This paper presents a procedure for risk assessment for hydrological disasters considering the threshold rainfall and environmental and social criteria. A case study was carried out to test its feasibility in the northern region of the State of São Paulo, Brazil. The advantage of this procedure is that it only uses data available on government institutions and websites. For this reason, other regions and countries can easily adapt the procedure to their reality. Initially, the hydrological disasters were obtained including date, type of disaster, geographical coordinates and the number of victims. Next, for each disaster, the daily rains corresponding to the dates of the events were obtained from government websites, to establish the rainfall thresholds. Social criteria weighted the poverty index, population density, and the elderly population. The Environmental criteria weighted hydrology, geomorphology and geology factors. An open-source Geographic Information System (GIS) enabled the spatial distribution of disasters through the characterization of the physical environment in hydrology, geomorphology and geology features.
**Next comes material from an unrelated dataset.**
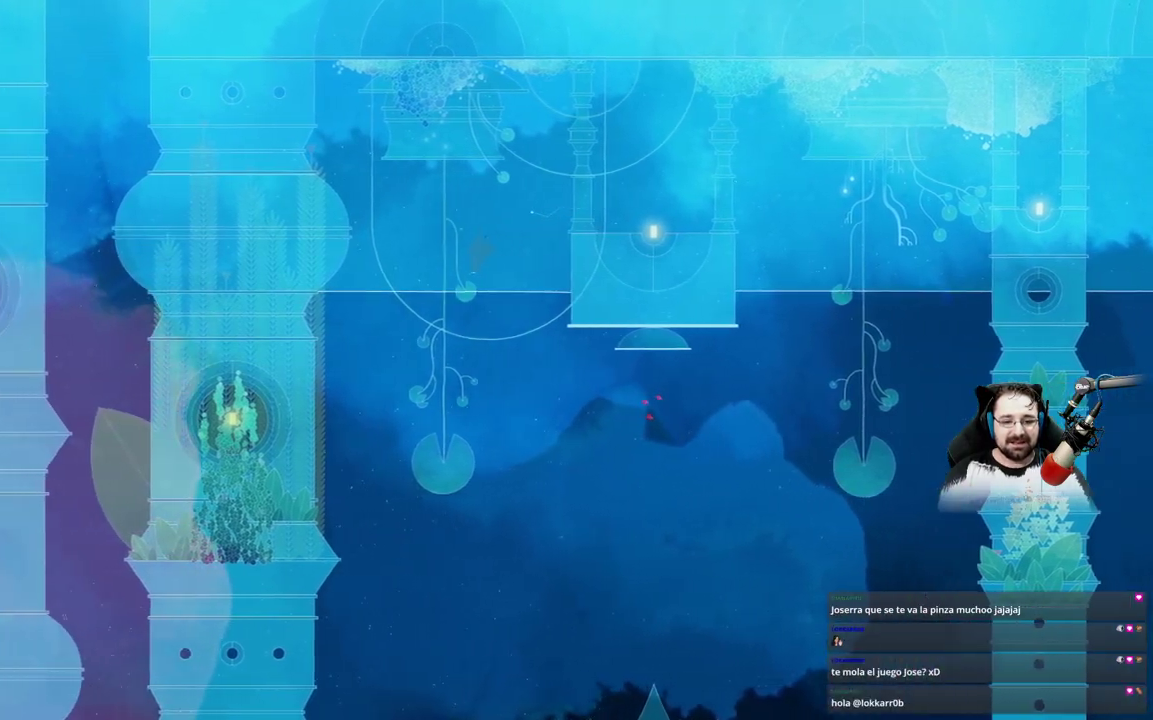
{"buttons": ["A"], "left_stick": "down-right", "right_stick": "center", "events": [[133, "A", "down"]]}
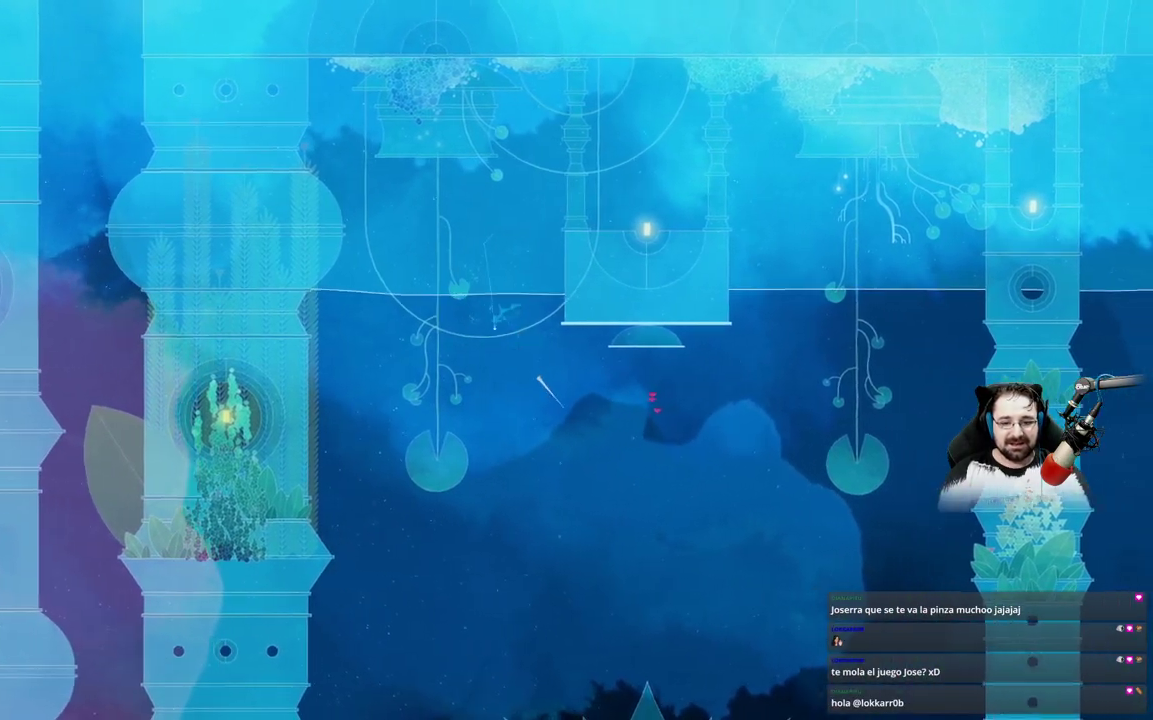
{"buttons": [], "left_stick": "up-right", "right_stick": "center", "events": [[33, "A", "up"], [33, "L2", "down"], [167, "L2", "up"], [167, "left_stick", "up-right"]]}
The risk assessment was then obtained by combining the rainfall-triggering event with the environmental Susceptibility with social vulnerability. As a result, 31 of the 138 studied municipalities suffered from hydrological disasters, accounting for 99 occurrences between 2002 and 2017.


Hydrological disasters; social criteria; environmental criteria; triggering event; rainfall

1. Introduction

Currently, governments and society are searching for ways to achieve a more rational and adequate use of urban and rural areas, for their protection and preservation for future generations and to mitigate socioeconomic losses related to natural disasters.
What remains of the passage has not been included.